Is there anything new in this fusion challenge?

The traditional focus of antitrust authorities has been solely on ensuring that consumers are not harmed by anticompetitive mergers. In this case, the FTC is adding a new criterion that it believes is appropriate for blocking a merger: namely, that employees of the merged company may face lower wages.

If the courts accept this argument, it would potentially pit consumer interests against employee interests. For example, an easy way for Kroger and Albertsons to ensure that employees are not harmed and appease the FTC would be to ensure that the post-merger company will increase the wages of its employees. But this would raise the company's costs and put upward pressure on post-merger prices; precisely what antitrust enforcement has traditionally sought to prevent.

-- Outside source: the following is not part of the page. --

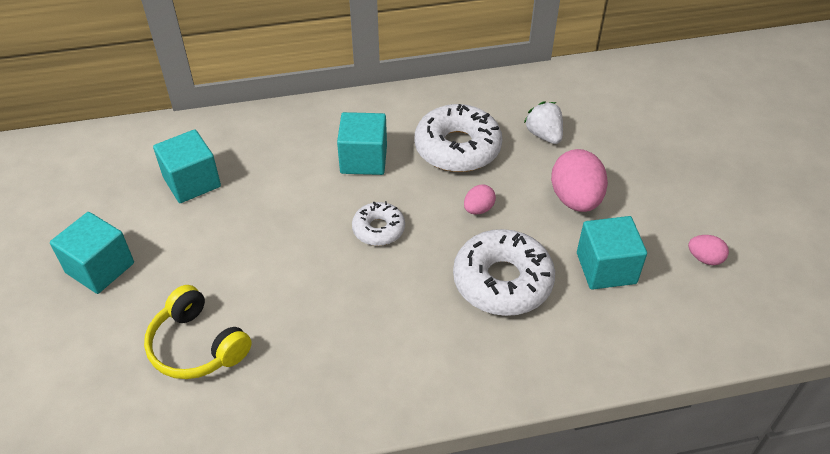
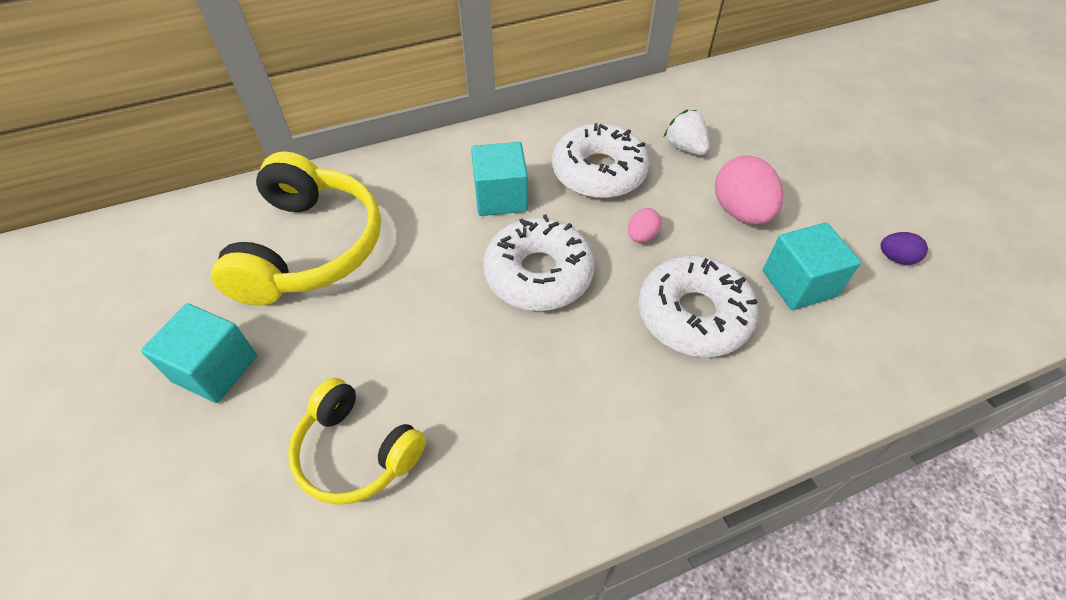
camera: 10 degrees left, 5 degrees up
turquoise cube [153,129,221,203] -> yellow headphones [211,151,381,306]
white donut [352,201,405,246] -> white donut [483,214,595,311], size x1.79
pink egg [688,235,729,265] -> purple egg [881,232,928,265]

Is there reason to believe that the merger will increase the price of food for Americans?

This will be a key point of contention if this case goes to trial. Economic theory indicates that mergers in highly concentrated industries can lead to higher prices. This same theory suggests that mergers in less concentrated industries are usually harmless and can lead to lower prices. Empirical evidence specifically examining the grocery industry has found exactly this: Grocery mergers in local markets that have few competitors dominating the local market often lead to post-merger price increases, while mergers in deconcentrated grocery markets have experienced price decreases. For example, in large cities such as New York, Philadelphia, and San Francisco, which have abundant competitors, grocery store mergers have been found to reduce prices, while in smaller communities such as Fort Smith, Arkansas, Muskogee, Oklahoma, and Topeka, Kansas, with a concentration of fewer competitors, grocery mergers have led to higher prices.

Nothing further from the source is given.